Paolini, whose own work addresses embodied experience through live performance, screen media and documentation, was interested in what happened to the masochistic contract (as defined by Kathy O’Dell) between Burden and his complicit audience. What changed or shifted for the audience when they experienced the “flow” of live television rather than the embodied artist in the flesh? How did Burden, who the magazine Esquire named as one of the most important people of 1973, use the media to reach a larger public who embraced media, particularly television, as a disseminator of knowledge? Paolini’s lecture included comparisons performances done by women body artists such Yoko Ono’s Cut Piece (1964) where the audience was invited to come up to the stage and snip off a bit of Ono’s clothing. In comparison, Burden’s use of women makes apparent the degree to which the masochistic contract between the artist and his public was based on the debasement of the female body. Match Piece included Burden’s wife Barbara, who agreed to lie on the floor naked while Burden threw lit matches at her. Contemporary accounts of the performance refer to Barbara as “the girl,” certainly she was never considered to be a collaborator or fellow artist, although she helped to facilitate Burden’s early work.

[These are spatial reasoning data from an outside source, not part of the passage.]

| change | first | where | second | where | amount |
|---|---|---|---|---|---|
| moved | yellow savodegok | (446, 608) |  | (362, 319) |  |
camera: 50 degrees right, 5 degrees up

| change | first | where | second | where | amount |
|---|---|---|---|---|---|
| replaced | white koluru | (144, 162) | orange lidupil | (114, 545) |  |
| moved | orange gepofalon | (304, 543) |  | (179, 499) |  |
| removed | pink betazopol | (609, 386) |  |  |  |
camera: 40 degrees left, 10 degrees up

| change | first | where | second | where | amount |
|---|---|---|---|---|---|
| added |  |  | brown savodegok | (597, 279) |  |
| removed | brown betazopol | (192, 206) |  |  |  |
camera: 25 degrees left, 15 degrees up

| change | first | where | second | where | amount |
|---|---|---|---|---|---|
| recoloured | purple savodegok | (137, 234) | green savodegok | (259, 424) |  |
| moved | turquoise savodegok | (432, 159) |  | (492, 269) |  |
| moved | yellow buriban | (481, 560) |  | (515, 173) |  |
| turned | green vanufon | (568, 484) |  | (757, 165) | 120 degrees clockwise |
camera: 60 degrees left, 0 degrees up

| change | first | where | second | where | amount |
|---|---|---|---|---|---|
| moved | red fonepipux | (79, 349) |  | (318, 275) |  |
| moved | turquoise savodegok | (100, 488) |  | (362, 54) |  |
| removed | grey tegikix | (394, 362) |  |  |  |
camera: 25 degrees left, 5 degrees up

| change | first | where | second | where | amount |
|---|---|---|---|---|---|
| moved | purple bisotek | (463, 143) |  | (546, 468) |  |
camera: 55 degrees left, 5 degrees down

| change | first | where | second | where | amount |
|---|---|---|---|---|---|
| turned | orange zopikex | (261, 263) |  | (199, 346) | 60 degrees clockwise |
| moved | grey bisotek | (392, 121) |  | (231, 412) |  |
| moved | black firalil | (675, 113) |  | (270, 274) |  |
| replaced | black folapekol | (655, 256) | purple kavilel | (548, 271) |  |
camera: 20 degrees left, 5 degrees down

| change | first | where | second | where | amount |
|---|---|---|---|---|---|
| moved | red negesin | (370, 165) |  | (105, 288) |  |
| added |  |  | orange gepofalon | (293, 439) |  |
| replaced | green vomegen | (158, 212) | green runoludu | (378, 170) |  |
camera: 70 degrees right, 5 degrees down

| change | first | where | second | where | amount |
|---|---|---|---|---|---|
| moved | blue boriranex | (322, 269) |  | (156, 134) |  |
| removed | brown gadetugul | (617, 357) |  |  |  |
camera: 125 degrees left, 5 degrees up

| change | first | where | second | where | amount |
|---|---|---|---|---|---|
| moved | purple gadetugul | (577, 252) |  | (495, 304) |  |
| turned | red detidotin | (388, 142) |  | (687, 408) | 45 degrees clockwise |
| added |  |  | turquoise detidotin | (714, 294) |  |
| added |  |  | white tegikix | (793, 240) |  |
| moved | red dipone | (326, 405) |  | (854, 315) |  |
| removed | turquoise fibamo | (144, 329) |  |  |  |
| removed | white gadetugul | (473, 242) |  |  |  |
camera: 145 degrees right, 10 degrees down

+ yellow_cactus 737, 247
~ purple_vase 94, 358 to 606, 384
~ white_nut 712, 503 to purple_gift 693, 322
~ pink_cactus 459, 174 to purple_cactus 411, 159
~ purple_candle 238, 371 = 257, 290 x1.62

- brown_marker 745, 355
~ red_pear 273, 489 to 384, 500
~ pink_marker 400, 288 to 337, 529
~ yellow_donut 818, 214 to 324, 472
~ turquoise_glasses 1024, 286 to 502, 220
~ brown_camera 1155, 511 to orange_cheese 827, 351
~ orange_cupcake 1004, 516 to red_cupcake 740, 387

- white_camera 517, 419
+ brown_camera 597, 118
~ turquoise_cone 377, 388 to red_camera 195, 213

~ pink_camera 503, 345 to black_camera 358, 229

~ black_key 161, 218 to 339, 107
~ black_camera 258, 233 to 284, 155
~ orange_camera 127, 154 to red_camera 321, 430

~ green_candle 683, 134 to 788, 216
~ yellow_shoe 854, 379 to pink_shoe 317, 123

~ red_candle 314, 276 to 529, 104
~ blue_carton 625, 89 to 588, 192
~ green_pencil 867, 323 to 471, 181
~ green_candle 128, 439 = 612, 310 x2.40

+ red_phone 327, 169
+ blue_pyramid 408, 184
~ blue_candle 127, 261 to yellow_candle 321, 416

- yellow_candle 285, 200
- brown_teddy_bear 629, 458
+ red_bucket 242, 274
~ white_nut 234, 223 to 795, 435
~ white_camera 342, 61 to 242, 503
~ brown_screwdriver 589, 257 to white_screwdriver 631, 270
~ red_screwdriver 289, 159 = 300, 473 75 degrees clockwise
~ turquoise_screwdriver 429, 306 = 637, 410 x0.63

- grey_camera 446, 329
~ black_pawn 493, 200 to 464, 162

The discussion following the lecture turned quickly to the gendered violence implicit in Burden’s work. Duff Norris, who facilitated the lecture, asked Paolini how this talk related to her own work. Paolini replied that she was interested in how her work operated within the legacy of body-based endurance. The discussion quickly shifted to the women who were asked to endure Burden’s art: Phyllis Lutjeans and Barbara Burden. During the lecture, Paolini pointed out that both women insisted that they participated voluntarily in Burden’s performances, although they both looked pretty uncomfortable in the documentation at the time. One piece that wasn’t mentioned, but should have been, was Burden’s 1980 made-for-television film Big Wrench. Big Wrench was inspired by a truck he purchased that he called Big Job, a truck that he later had to sell, although not before he had published a performative essay about the truck in the March 1979 issue of High Performance. Big Wrench, which was excerpted in Burden’s posthumous biopic of 2016, Burden, is pretty disturbing. The truck was purchased and the film was made after he broke up with the artist Alexis Smith, with whom he had been having an affair while he was still married to Barbara Burden. As Sydney Stutterheim wrote in 2019 for the Gagosian Quarterly:

'The work’s personalized narrative—in which Burden recounts his anger and sadistic fantasies, as well as his recreational drug use—and the artist’s repeated declarations of the veracity of his claims reflect a confessional mode of performance and video art that was prevalent in his earlier projects.'

The movie includes a chilling scene where Burden appeared to be stalking Smith while driving around in Big Job. In 1980, Burden’s sadistic fantasies were hardly abstractions. Just three years earlier Suzanne Lacy and Leslie Labowitz had performed In Mourning and In Rage on the steps of the Los Angeles Federal Building in response to a series of brutal murders perpetrated by the Hillside Stranglers. When Lacy and Labowitz orchestrated this performance (which coincidentally was designed to be featured on the local news stations, who had been alerted to cover the event), violence against women was treated as something to be expected, and even casually accepted. There continues to be something really creepy about Burden’s work that makes evident the sexual violence that informed the work of so many male artists at the time. Burden's audiences remained complicit through it all.